Cheryl shared that in September of 2022, Perry had experienced a mild stroke. So, in late January, when he suddenly started experiencing symptoms of confusion and weakness one morning, she was immediately concerned that he was having another stroke. “He was not himself,” she says. “He was dramatically shaking.” When she asked him what was wrong, Cheryl says Perry responded that he was cold. “But it wasn’t that cold,” she says. “I’m thinking, ‘what am I dealing with here?’” She remembers that he wouldn’t follow directions, “but he didn’t show true stroke symptoms, either.” 

That’s when Cheryl called her daughter-in-law over to help. “He wasn’t really responsive,” she says. Together they tried to move him from the bed, but Perry wasn’t able to follow directions. Concerned, Cheryl called 911. 

The paramedics who arrived agreed that Perry needed to be evaluated at the hospital. “We got to the hospital,” Cheryl recalls, “and they said he’s got a UTI and he’s actually going into sepsis.” 

Sepsis, the body’s extreme reaction to an infection, is a life-threatening emergency. “When we got him to the hospital, his temperature was 100.4. They put him on antibiotics immediately and that afternoon his temperature was 103,” Cheryl says. “We literally caught it right at the crucial moment.” 

Thankfully, the quick intervention and treatment at the hospital turned Perry’s condition around. As he began to improve, Cheryl says she was approached about the Home Recovery Care program. “They said, ‘Would you be interested in a home care where he would still be under hospital care, but he would be allowed to go home and have nurses check on him?’ And I looked and him and he looked at me, and I said yes,” she says enthusiastically. “We were very interested in that.” 

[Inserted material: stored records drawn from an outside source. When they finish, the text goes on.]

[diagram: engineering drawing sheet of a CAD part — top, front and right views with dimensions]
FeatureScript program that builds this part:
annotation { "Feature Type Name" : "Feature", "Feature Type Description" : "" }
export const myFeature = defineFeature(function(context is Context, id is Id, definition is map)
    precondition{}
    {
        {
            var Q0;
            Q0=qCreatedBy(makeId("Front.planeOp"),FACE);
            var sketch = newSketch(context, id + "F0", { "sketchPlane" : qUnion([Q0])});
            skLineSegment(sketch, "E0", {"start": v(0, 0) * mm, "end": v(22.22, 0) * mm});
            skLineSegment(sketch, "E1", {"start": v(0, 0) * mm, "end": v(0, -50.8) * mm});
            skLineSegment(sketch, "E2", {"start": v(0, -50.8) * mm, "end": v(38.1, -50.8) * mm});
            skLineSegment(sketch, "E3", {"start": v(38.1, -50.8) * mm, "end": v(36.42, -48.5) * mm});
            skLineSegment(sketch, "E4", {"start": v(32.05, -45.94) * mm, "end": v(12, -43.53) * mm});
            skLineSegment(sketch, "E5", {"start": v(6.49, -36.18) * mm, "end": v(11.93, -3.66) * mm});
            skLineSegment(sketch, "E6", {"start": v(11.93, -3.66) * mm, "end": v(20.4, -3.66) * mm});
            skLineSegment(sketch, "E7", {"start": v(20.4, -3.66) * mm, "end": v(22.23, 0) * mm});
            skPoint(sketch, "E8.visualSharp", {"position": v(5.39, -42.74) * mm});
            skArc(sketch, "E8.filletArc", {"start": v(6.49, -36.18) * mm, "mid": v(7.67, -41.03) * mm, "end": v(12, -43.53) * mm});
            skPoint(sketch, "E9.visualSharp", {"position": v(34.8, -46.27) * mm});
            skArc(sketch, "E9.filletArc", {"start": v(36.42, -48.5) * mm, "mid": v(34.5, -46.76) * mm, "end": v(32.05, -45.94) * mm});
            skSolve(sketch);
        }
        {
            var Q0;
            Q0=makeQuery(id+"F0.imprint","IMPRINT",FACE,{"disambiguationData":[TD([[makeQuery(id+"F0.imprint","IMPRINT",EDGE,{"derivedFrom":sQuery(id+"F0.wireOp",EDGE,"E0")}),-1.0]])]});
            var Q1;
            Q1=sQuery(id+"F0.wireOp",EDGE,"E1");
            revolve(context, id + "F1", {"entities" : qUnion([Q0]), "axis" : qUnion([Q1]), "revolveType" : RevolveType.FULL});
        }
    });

Cheryl explains that the reason they were so interested is because Perry always does better in their own home than when he’s in the hospital. “He eats better, he tends to be more active, he doesn’t like to be nailed to the bed. You know, it’s just home.” 

She continued, “It actively supports and encourages independence. As long as you have people who can help with that, everybody benefits.” 

As part of his stay in the Home Recovery Care program, Perry received twice daily nursing visits, intravenous (IV) fluids and antibiotics and physical therapy (PT) and occupational therapy (OT) to improve his ability to be independent. He was also set up with all the equipment needed for his care, including a tablet for virtual visits with a physician.  

“The way everything was handled was about as smooth and stress free as it gets,” Cheryl says.   

The little things go a long way 

One of the best things about the program, Cheryl says, is the level of care and attention the nurses offered. “What I see is the analytic process going on. When they come in the house, they’re doing an evaluation of the living situation. But they do it very sensitively,” she noted. “I felt they came in and they determined this was appropriate for him and he could handle it.” 

She adds, “The nurses really made a personal connection with him. They succeeded on every level, they had the knowledge, and they were able to make the emotional connection.”  

Vacation plans within reach 

That extra connection and support soon had Perry doing laps around the house to build back up his strength. “He started off doing 10-20 laps a day around the house,” Cheryl says. “Yesterday, he did 70 laps. We are planning a vacation and I said ‘you need to be able to walk, because we’re going to do a lot of walking.’ 

“I think he’s going to be able to do it.” 

Cheryl says, “I would highly recommend it to anyone who is offered it, because I feel they would have a more rapid recovery rate overall, and it frees up beds in the hospital. That seems like a real advantage. We really appreciated it, and it worked out really well for us.”